Thursday, April 18, 2013

Recipe - Chicken Curry with Broccoli

Good afternoon!  Like I said in yesterday's Day 8 recap, the Chicken Curry I made is now my most favorite creation to date!!  The color of a curry may be off-putting to some, but the flavor in this dish is so good!  And the best part is, it's a one pot dish (except for the rice, if you chose to make it), so it's so easy!

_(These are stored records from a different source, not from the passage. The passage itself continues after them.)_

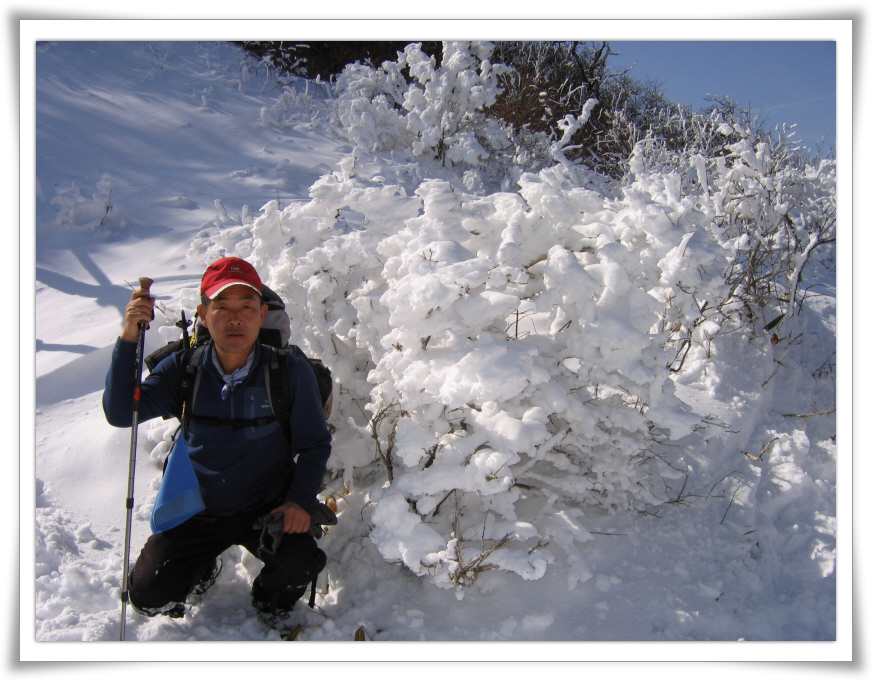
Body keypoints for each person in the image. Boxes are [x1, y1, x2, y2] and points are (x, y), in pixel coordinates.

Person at [103, 257, 332, 628]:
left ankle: (269, 599)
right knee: (146, 595)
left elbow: (315, 445)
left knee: (302, 561)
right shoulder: (185, 367)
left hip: (267, 507)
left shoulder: (288, 372)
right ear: (204, 314)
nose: (235, 318)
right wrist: (130, 335)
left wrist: (297, 501)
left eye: (246, 307)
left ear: (261, 313)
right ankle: (203, 566)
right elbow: (120, 411)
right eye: (221, 307)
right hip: (199, 508)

A funny story about me and chicken curry.  When I was a kid, my aunt would make it for my Mom and Dad, but it was a grown up version, super spicy.  She would serve it with pineapple chunks, banana slices, celery and tomatoes to cool the mouth.  My brother and I couldn't handle the spice, so we would just eat the rice, fruit and veggies.  When I started cooking I learned that not all curries need to be super spicy, the curry powder only gives it a smokey heat, not a spicy heat, so I started making tandoori chicken and creating my own curry powder, which is a mixture of cumin, corriander, tumeric, cardamom and a pinch of cinnamon- none of which are spicy, and a little cayenne for heat (optional).  (For this particular recipe I used a curry powder that I picked up at the Williamstown Farmers Market, cause it saved me time!)  When I was in Ireland alittle over 2 years ago, my cousins took me to a Chinese Restaurant for a meal, and I ordered the Chicken Curry.  To this day, I still say, "The best Indian food I ever ate was at a Chinese restaurant in Ireland!"  That is, until I made this!  It was so close to the creaminess and flavor that I got in that restaurant.  This was a total score, and I really hope you like it!

Ingredients - Serves 3 to 4

-1 Lb Boneless Skinless Chicken Breast - sliced 1/2 inch thick lenght ways, or cut into 1 inch chunks
-4 cups of broccoli (or use any vegetable you like!)
-1 can lite coconut milk
-2/3 cup chicken broth
-1 to 1 1/2 tsbp curry powder
-1 tsp garlic powder
-1 1/2 tbsp of corn starch (I use organic to keep it clean)
In a high sided skillet or large pot, combine all ingredients except the chicken.  Bring to a soft boil.  Add chicken and boil until chicken is cooked through (about 7 minutes).  To thicken the sauce just whisk in 1 to 1/1/2 tbsp of corn starch toward the end of the cook time (about 2 minutes before it's done).

Serve over brown rice, quinoa or whole wheat couscous and pieces of fruit and veggies.